Zwar ist der Hals sehr trocken, dennoch haben Betroffene das Gefühl, dass ständig ein kleiner Schleimfaden stört. Allerdings kann man gar nicht tief genug husten, um den störenden Schleim zu erreichen und auszuhusten. Wenn es dann doch gelingt, geht es für einen kurzen Moment etwas besser.
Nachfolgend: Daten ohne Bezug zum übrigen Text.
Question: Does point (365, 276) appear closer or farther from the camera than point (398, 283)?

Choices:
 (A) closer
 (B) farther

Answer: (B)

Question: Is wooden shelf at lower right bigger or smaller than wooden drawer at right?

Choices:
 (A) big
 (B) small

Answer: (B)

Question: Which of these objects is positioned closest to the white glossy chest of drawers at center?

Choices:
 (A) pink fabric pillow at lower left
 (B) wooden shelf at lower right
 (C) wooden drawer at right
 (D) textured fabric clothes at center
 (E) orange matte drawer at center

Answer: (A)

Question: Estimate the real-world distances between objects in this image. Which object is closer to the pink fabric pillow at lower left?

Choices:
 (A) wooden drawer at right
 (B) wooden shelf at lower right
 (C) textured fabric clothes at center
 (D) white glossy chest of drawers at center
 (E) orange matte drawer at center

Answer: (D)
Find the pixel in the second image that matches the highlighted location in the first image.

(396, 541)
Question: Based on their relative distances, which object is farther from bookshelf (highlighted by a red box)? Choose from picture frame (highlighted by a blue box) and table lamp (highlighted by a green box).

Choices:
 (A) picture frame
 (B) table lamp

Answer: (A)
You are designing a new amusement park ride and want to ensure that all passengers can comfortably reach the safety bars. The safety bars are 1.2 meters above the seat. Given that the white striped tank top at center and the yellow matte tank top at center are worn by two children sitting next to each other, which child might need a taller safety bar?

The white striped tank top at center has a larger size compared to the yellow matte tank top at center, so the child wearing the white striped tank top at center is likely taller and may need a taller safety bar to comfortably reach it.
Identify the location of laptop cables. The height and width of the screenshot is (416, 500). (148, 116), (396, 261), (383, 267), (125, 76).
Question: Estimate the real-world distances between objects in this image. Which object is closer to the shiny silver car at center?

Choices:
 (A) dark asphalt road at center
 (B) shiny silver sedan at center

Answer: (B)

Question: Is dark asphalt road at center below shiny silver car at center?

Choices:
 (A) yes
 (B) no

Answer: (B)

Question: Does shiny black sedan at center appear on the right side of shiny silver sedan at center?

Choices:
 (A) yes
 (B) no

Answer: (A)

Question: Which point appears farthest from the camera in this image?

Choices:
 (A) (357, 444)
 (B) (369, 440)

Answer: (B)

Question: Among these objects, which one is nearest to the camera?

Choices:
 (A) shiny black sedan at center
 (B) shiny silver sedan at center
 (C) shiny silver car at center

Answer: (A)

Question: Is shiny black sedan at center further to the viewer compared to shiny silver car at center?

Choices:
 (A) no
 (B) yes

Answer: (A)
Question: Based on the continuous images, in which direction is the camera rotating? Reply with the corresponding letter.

Phosphorus (gelber Phosphor) ist angebracht, wenn sich der Hals wund anfühlt und brennt. Weitere typische Symptome können folgende sein:

Das Sprechen schmerzt und ist sehr anstrengend; der äußere Halsbereich kann im Zusammenhang mit der akuten Erkrankung auffällig berührungsempfindlich sein; durch ein Kitzeln im Hals wird Husten ausgelöst; die Beschwerden verbessern sich durch sehr kalte Getränke.

Spongia und Arum triphyllum

Spongia (Meerschwamm) wiederum beeinflusst sehr trockenen Husten und ist die typische Arznei beim Pseudokrupp kleiner Kinder. Die Atmung kann etwas geräuschvoll und rau sein, die Stimme ist eher krähend.

Alles, was die Befeuchtung der Atemwege fördert, wie Essen, Trinken oder Lutschen eines Bonbons, wird als angenehm empfunden.

Arum triphyllum(dreiblättriger Aronstab) kann - ähnlich wie bei Allium cepa - im Rahmen eines Infektes mit wund fressendem Fließschnupfen zum Einsatz kommen. Allerdings ist der Schnupfen wesentlich aggressiver, die Haut der Naseneingänge und Lippen wird rissig, sie kann anschwellen und heftig schmerzen.

Es ist weniger der Husten der stört, sondern zäher Schleim im Bereich des Kehlkopfes. Die Stimme entgleist, sehr typisch für diese Arznei ist ihre unkontrollierbare Änderung beim Sprechen.

Einnahmeregeln: Bewährte homöopathische Potenz bei akuten Beschwerden ist D12: Einzelgabe: 3-5 Globuli, 5-10 Tropfen oder 1 Tablette.

Einnahmehäufigkeit: Je nach Aktualität der Beschwerden (sehr akut: stündlich; 2. Tag: alle 2 Stunden; danach und bei weniger heftigen Beschwerden: 2-4 Mal täglich).

Einnahmezeitpunkt: Mindestens 10 Minuten Abstand vor oder nach einer Mahlzeit.